J’ai levé les mains tout de suite et je les (la police) ai laissés faire. Jamais ce ne serait arrivé si j’avais été un Blanc marchant un peu vite dans un autre quartier
Saliou Sarr, 25 ans
Amadou Diallo, un Guinéen de 23 ans, employé comme livreur, a été abattu en bas de son immeuble, le 4 février 1999, alors qu’il n’avait pas d’arme sur lui. Son tort ? Avoir mis la main à sa poche lors de son arrestation. Sur les 41 balles tirées par quatre policiers blancs qui cherchaient un violeur en série « correspondant à son profil », 19 l’ont touché. Depuis, les familles d’immigrés africains de New York font comme les parents des jeunes Afro-Américains.
Elles apprennent à leurs garçons adolescents comment contrôler leur corps et se mouvoir face à la police, pour éviter tout geste équivoque susceptible de provoquer des tirs.
Lydie Diakhaté, cinéaste franco-sénégalaise installée à Manhattan.
Les jeunes noirs de 15 à 24 ans courent cinq fois plus le risque de se faire tuer lors de contrôles de police que leurs compatriotes blancs, selon la version américaine du quotidien britannique The Guardian. « Tout le monde a peur dans ce pays à cause du port d’armes autorisé, note de son côté Dame Babou, journaliste sénégalais, fondateur à Harlem de la radio African Time. La police a tué 900 civils en 2015, qui n’étaient pas tous Noirs et désarmés. N’oublions pas que 42 policiers ont été tués aux États-Unis dans l’exercice de leurs fonctions en 2015 ».

-*-*-

Consigne: Recopiez mot pour mot le passage de l'extrait ci-dessus sur les violences policières à New York, depuis « Elles apprennent à » jusqu'à « provoquer des tirs. ».

Données fournies:
-*-*-

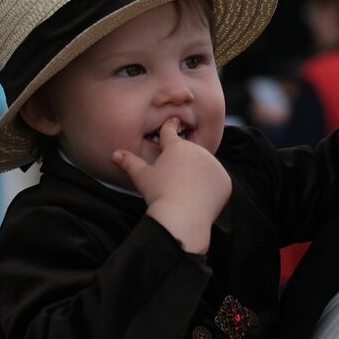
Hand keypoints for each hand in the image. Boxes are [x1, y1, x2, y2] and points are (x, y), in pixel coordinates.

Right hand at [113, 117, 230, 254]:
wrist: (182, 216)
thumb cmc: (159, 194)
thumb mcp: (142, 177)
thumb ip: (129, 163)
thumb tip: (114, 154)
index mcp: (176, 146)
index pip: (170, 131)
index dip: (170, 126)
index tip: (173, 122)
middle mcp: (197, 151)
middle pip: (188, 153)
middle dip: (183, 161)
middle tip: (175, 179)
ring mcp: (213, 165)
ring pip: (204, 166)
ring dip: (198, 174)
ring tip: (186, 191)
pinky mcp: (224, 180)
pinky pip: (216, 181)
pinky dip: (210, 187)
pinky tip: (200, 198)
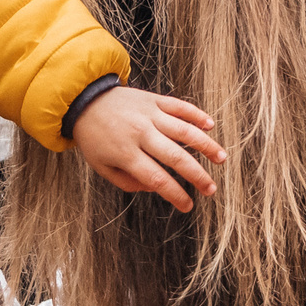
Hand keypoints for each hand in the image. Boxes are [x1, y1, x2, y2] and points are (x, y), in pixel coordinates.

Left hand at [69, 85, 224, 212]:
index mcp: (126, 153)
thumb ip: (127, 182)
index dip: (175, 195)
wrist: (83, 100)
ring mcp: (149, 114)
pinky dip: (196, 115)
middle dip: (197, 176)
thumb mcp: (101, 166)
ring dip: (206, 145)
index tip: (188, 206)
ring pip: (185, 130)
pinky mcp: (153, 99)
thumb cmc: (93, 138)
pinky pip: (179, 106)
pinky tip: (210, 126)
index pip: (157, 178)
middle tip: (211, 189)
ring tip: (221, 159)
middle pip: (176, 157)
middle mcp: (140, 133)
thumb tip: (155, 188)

-*-*-

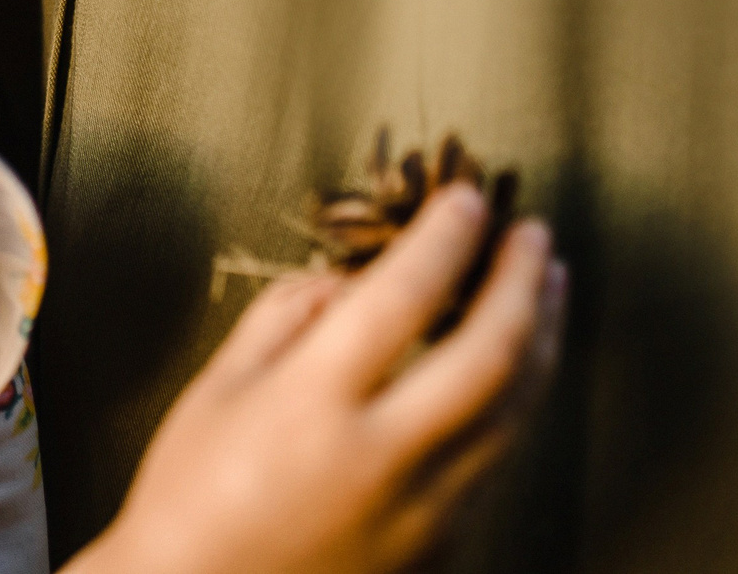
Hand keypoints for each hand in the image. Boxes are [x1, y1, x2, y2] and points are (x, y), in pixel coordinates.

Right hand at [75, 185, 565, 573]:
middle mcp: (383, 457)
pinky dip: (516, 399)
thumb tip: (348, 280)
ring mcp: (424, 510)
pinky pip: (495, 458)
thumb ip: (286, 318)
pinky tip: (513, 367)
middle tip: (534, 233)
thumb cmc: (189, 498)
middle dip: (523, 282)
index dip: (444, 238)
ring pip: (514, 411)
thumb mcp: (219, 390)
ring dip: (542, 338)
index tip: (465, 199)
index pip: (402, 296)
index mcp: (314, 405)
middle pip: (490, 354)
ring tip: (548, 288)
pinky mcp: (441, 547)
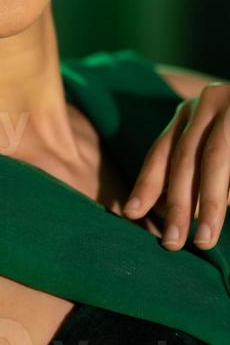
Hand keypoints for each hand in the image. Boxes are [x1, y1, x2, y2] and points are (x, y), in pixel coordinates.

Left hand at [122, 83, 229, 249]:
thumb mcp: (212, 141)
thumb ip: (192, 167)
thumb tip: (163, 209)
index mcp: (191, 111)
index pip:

-*-*-

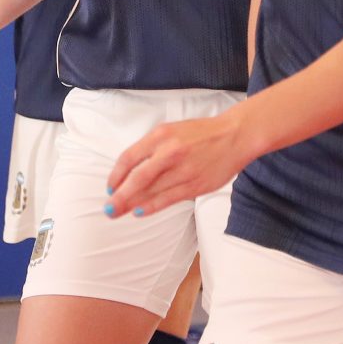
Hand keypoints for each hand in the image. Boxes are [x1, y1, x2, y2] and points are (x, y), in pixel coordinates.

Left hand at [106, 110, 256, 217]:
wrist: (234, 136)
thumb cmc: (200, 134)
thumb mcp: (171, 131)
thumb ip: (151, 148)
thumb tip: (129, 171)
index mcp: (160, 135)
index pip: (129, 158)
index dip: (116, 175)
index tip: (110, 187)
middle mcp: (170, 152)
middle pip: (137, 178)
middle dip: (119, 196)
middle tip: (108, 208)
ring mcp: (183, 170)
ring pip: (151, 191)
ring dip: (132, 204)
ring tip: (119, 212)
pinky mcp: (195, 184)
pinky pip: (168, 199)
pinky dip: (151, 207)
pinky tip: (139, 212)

-*-*-

Réponse:
Elles apprennent à leurs garçons adolescents comment contrôler leur corps et se mouvoir face à la police, pour éviter tout geste équivoque susceptible de provoquer des tirs.